Reuters reports that, as the US Senate has now approved a bill to overhaul the financial system, big banks are likely to emerge as the biggest losers.
Although there will be more horse-trading before the bill becomes law (it will be merged with a House bill), as things currently stand, the large firms will be prohibited from engaging in prop trading or investing in private equity or hedge funds, will have to set aside billions in extra capital, and will have to spin off their profitable derivatives operations. The general consensus is that profits from investment banking operations will fall by between 15 - 20% because of the legislation.
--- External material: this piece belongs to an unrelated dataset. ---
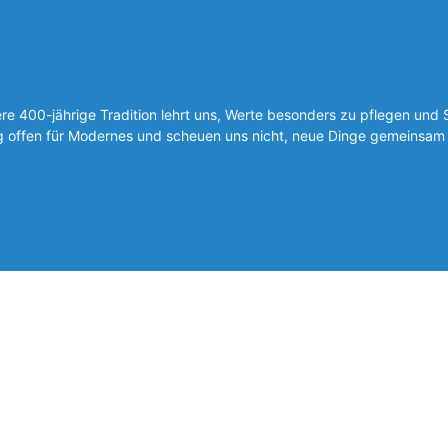
 400-jährige Tradition lehrt uns, Werte besonders zu pflegen und 
ig offen für Modernes und scheuen uns nicht, neue Dinge gemeinsam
Here's what the 'smart money' is saying about the proposed legislation:
'Over the last year, the financial industry has repeatedly tried to end this reform with hordes of lobbyists and millions of dollars in ads, and when they couldn't kill it, they tried to water it down....Today, it's fair to say these efforts have failed'.
President Obama (Reuters)
'Many of these negative provisions have nothing to do with the financial crisis. Despite all the talk about this being a Wall Street bill, it in fact does tremendous harm to traditional banks on Main Street that had nothing to do with the crisis and that will now be less able to support the economy'.
Ed Yingling, head of the American Bankers Association (The Financial Times)
'Provisions like the so-called Volker Rule would impose sweeping new restrictions on size and activities that were not a cause of the financial crisis'.
Tim Ryan, head of the Securities Industry and Financial Markets Association (Reuters)
'It's a choice between learning from the mistakes of the past, or letting it happen again. For those who wanted to protect Wall Street, it didn't work'.
Senate Majority leader Harry Reid (The New York Times)
'It will inevitably contract credit...(This bill) is probably undermining the system....probably making for a weaker system'.
Senator Judd Gregg (The Wall Street Journal)
'The decisions we've made will have an impact on the lives of Americans for decades to come. Judgement will not be rendered by self-serving congratulatory press releases, but, rather, by the marketplace. And the marketplace does not give credit for good intentions'.